Non-alcoholic fatty liver disease is the most common liver disease in the Western world. In the United States 20-30% of the population suffers from the disease, which is considered to be caused by obesity and the metabolic syndrome. The condition comprises a spectrum of pathological changes, is progressive, and can develop into cirrhosis as well as liver cancer, which in turn ultimately leads to death if not a liver transplantation is conducted.
Researchers at the department of Chemical and Biological Engineering, in collaboration with researchers at SciLifeLab in Stockholm/Uppsala, have now created a computer model of liver cells that can be used to reveal changes in the liver cell metabolism when different diseases develop. In the current study, the model was used to analyze clinical data from patients with non-alcoholic fatty liver disease. The result of the study is new knowledge about the underlying cause of the disease. This gives new opportunities, both in terms of developing new treatments as well as methods for early diagnosis of the disease.
– It was extremely exciting to use this fantastic model resource for data analysis and I am confident that this will enable more detailed analysis of liver metabolism in the future, says Dr. Adil Mardinoglu, who is first author on the paper.
– For me it was also very exciting to see the concept of metabolic modelling being applied for analysis of human disease development, says Dr. Rasmus Ågren, shared first author of the paper and who worked on this as part of his PhD study, where he developed several pioneering methods for reconstruction and analysis of detailed metabolic models.

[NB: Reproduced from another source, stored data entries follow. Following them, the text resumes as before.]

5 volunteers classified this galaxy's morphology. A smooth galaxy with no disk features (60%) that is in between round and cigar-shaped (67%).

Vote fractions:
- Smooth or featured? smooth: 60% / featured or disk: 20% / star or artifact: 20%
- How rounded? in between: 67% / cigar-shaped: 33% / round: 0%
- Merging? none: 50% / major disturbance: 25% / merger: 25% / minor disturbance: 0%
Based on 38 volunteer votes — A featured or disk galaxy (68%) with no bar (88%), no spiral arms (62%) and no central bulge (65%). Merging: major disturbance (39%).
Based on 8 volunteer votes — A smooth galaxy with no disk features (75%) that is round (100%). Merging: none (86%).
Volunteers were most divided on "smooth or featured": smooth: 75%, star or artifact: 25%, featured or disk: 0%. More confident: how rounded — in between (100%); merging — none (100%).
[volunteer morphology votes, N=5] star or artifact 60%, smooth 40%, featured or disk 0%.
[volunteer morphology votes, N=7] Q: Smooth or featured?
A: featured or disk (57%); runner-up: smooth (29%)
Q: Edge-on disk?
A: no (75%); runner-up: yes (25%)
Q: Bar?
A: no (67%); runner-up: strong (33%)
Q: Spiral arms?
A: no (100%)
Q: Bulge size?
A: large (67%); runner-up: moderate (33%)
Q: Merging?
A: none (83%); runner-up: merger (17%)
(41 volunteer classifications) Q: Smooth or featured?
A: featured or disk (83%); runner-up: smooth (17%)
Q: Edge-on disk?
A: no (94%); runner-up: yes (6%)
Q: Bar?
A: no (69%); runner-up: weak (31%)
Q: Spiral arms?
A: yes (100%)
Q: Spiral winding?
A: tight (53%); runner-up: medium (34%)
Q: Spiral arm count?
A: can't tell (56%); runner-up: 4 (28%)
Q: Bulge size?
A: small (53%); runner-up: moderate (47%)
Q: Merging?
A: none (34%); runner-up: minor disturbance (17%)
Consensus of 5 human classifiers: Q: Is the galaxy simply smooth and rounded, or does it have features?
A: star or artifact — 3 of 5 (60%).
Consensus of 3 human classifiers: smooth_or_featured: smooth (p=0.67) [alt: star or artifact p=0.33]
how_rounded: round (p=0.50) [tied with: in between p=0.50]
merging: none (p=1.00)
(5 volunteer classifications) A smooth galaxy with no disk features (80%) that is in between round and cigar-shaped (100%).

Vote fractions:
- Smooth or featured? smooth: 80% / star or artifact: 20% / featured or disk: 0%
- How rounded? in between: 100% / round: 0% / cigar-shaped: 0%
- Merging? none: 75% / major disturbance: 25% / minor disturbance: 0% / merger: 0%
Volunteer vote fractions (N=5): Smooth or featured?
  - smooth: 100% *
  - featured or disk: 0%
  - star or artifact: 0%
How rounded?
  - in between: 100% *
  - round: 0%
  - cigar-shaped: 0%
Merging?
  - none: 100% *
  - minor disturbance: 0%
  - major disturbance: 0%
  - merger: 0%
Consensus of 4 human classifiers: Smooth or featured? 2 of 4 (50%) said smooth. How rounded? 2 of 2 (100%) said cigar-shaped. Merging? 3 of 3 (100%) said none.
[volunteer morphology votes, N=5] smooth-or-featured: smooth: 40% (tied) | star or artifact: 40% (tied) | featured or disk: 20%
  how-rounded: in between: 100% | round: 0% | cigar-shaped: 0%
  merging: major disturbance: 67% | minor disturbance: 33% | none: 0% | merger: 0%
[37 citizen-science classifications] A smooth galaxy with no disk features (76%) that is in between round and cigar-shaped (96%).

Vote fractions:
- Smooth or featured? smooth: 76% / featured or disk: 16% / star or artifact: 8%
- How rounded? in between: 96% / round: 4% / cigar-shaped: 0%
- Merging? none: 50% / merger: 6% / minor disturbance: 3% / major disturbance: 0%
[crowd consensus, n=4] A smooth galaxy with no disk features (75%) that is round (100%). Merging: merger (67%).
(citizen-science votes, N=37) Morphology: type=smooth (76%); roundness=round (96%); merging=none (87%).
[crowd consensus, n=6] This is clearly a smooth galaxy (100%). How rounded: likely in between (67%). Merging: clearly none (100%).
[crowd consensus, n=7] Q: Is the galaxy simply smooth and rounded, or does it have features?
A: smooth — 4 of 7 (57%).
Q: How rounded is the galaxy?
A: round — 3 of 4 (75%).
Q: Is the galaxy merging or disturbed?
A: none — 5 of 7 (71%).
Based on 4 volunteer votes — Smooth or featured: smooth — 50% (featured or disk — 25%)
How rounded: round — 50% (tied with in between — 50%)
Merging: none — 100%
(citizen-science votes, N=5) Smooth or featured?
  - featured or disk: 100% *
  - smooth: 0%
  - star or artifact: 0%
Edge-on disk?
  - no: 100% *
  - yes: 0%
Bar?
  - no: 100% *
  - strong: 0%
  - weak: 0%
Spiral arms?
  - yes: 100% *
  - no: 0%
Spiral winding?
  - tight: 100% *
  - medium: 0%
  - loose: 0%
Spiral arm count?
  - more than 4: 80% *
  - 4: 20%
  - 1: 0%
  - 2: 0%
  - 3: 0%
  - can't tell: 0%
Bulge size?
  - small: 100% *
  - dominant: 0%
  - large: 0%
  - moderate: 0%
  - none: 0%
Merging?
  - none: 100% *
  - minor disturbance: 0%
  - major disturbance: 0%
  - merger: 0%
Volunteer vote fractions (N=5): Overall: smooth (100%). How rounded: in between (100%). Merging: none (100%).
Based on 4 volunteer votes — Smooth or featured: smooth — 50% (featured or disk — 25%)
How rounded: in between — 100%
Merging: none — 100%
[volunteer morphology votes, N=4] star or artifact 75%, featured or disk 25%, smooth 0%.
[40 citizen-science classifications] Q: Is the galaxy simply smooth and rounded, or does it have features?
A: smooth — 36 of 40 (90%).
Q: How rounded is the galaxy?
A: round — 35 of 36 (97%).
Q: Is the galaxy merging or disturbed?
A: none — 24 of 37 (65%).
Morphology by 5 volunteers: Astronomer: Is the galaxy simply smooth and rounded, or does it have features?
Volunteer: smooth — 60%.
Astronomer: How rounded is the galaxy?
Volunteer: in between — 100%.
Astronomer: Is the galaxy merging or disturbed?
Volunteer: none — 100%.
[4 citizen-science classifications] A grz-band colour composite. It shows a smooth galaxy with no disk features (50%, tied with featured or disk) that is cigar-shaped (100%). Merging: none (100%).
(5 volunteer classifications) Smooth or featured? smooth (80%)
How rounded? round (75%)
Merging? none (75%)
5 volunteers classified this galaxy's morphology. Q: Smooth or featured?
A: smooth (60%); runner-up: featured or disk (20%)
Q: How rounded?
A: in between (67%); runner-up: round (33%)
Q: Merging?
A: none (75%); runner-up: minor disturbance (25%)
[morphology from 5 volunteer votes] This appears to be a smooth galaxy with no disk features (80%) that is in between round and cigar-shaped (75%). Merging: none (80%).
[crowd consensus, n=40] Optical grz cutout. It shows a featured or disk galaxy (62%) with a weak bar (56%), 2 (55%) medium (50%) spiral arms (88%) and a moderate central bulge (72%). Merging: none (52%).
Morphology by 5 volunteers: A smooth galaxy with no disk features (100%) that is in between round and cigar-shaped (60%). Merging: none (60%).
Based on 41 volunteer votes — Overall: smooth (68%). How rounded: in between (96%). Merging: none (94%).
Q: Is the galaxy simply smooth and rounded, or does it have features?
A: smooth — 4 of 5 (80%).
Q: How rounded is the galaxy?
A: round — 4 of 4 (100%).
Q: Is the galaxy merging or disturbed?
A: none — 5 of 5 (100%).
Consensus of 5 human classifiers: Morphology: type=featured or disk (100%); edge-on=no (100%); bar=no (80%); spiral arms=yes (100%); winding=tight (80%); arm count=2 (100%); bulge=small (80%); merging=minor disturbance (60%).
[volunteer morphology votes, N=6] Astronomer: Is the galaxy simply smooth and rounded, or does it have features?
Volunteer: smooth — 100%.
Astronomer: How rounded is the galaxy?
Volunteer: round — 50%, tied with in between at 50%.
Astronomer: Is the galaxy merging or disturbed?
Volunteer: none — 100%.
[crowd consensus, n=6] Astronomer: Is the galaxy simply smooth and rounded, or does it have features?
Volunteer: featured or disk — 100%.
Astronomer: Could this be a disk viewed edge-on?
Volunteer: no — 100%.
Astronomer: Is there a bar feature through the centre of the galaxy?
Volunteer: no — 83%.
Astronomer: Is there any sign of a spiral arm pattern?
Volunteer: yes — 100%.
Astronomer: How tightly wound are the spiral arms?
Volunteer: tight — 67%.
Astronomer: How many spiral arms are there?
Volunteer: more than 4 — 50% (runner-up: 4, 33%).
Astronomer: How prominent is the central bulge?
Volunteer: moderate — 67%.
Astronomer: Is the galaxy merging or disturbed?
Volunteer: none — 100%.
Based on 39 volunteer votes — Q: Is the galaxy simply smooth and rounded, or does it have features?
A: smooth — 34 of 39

Early diagnosis is important to prevent the disease from progressing to more serious conditions such as cirrhosis and liver cancer. However, there are no good methods for early diagnosis today. Most patients with non-alcoholic fatty liver disease have no symptoms or clinical findings typical for liver disease. At later stages of the disease, liver biopsy remains the gold standard for diagnosis, but there are severe risks associated and it is therefore avoided as far as possible. The need for new diagnosis methods is therefore great. In the current study, two novel biomarkers were identified that could potentially be used for early diagnosis through a simple blood sample.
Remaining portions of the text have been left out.